At present, 68 per cent of the Gulf state's population is made up of expats, but the authorities believe that this is at the detriment of locals who cannot compete on the same level for jobs.
Thekra Al-Rasheedi, the social affairs and labour minister, told the KUNA news agency: "The ministry will take decisions and measures … aimed at reducing the number of expatriate workers by 100,000 every year for ten years to reach one million."
Those measures are expected to include eliminating financial perks and imposing new taxes, which is likely to have the desired effect and see an exodus of expats.
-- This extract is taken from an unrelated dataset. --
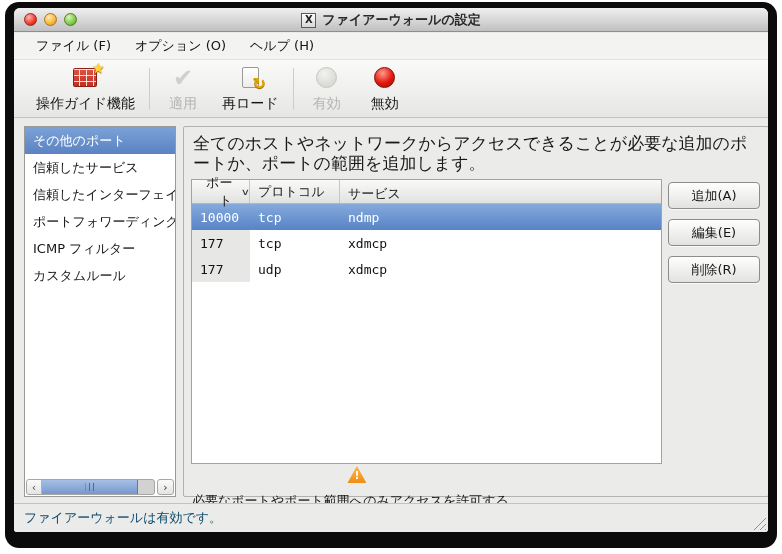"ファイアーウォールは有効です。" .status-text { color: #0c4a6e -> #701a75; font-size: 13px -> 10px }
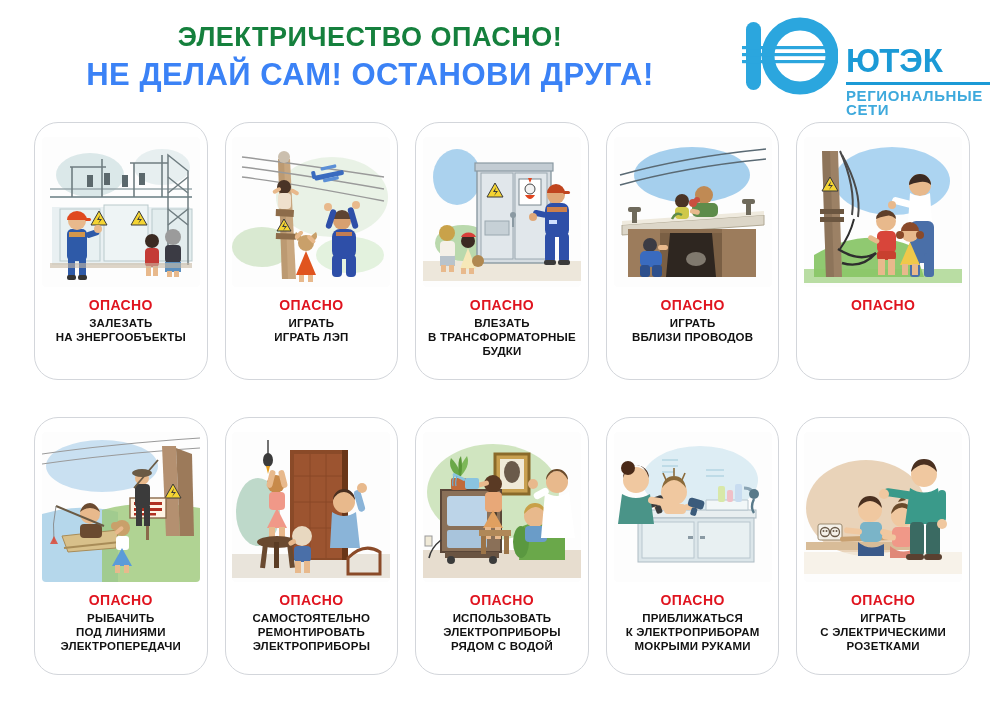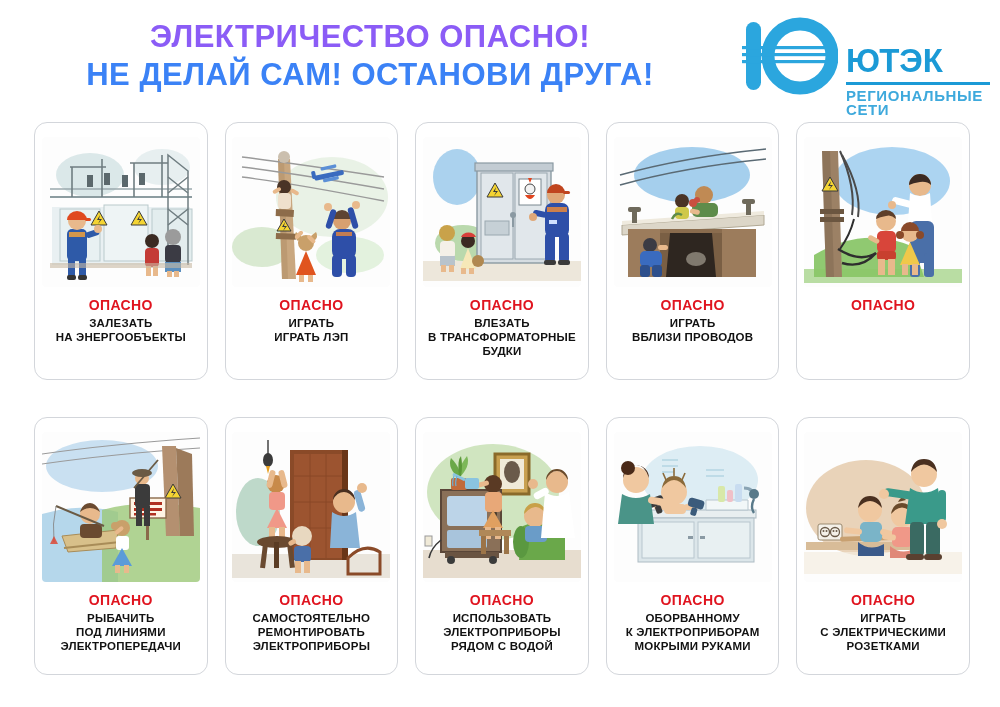"ЭЛЕКТРИЧЕСТВО ОПАСНО!" .title-line1 { color: #8b5cf6 -> #15803d; font-size: 31px -> 27px }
Kuwaitis and expats currently receive government subsidies on amenities such as water, electricity and fuel, but foreigners may no longer qualify for such benefits.
A value added tax (VAT) is under consideration for being introduced by the government too, with some officials suggesting that income tax should also be brought in.
While the moves are seen as a way to give Kuwaitis a better chance at securing high end jobs and boosting the country's cash reserves, it is thought that the loss of top talent could have a detrimental effect.
One British expat working in the oil industry told the Telegraph: "I find it quite hard to believe the government needs the money, as it has such a large surplus from oil revenues. They are in danger of seeing an exodus of expats to neighbouring countries."
Medical services are another area which is coming under scrutiny with some politicians making calls for expats to pay for X-rays, operations and check-ups out of their own pocket.
Kuwait is not the only country trying to cut down on its reliance on foreign workers, with Saudi Arabia now issuing fines to companies employing more expats than local staff.